By Monica P. Navarro,* Vezina Law Group
Increasingly, the State of Michigan is including negligence and incompetence charges in licensing actions against physicians and other health care professionals arising out of the prescription of controlled substances. And I'm not talking about the obvious cases in which the physician should know he/she is dealing with a drug seeker. I'm talking about cases in which the physician did not suspect a drug-habit. To that defense, the State's common reply, acting through a Licensing Board, is that the physician could have known about the drug-habit had he/she checked MAPS.
So what is MAPS? It is the Michigan Automated Prescription System.
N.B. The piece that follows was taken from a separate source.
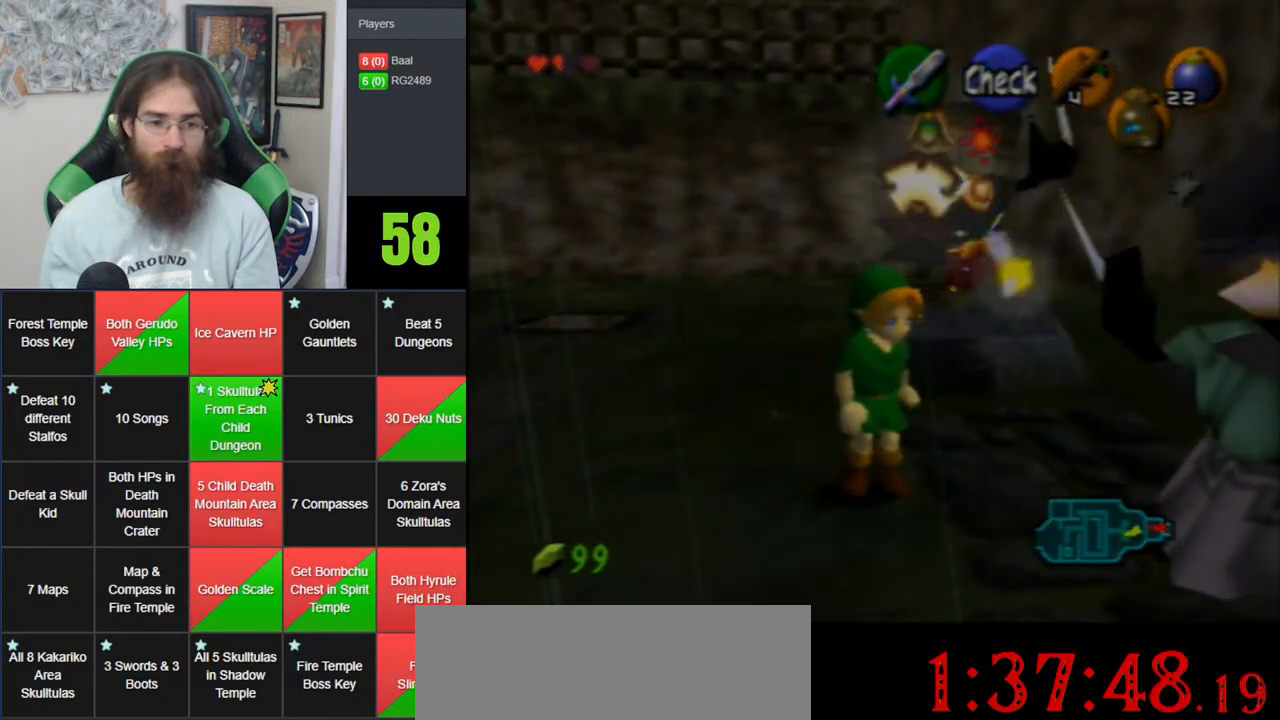
{"buttons": [], "left_stick": "up-left", "events": [[50, "left_stick", "center"], [400, "left_stick", "up-left"]]}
It is a prescription monitoring program that is used to identify and prevent drug diversion at the prescriber, pharmacy, and patient levels by collecting Schedule 2-5 controlled substances prescriptions dispensed by pharmacies and practitioners. Collection of this prescription information allows physicians, dentists, pharmacists, nurse practitioners, physician's assistants, podiatrists and veterinarians to query this data for patient-specific reports which allow a review of the patient's Schedules 2-5 controlled substance prescription records. This enables the practitioner to determine if patients are receiving controlled substances from other providers and to assist in the prevention of prescription drug abuse. To receive information from MAPS, licensees must register
However, use of MAPS is not mandatory in Michigan. Indeed, many physicians do not even know how to use MAPS. And even if a physician knows how to use MAPS, how is that physician supposed to know when he/she MUST check MAPS in the absence of obvious drug seeking behavior by the patient. Should the physician check MAPS every single time before prescribing? Keep in mind that the MAPS report takes a good fifteen-minutes to generate, thus adding significant wait time for the patient. Should MAPS be checked only for new patients? At regular intervals? It's hard to say for sure given that the State has not issued any guidance on the expected use of MAPS, but will nevertheless charge a licensee who, in hindsight, could have used MAPS to alert himself/herself of a drug-abuse problem.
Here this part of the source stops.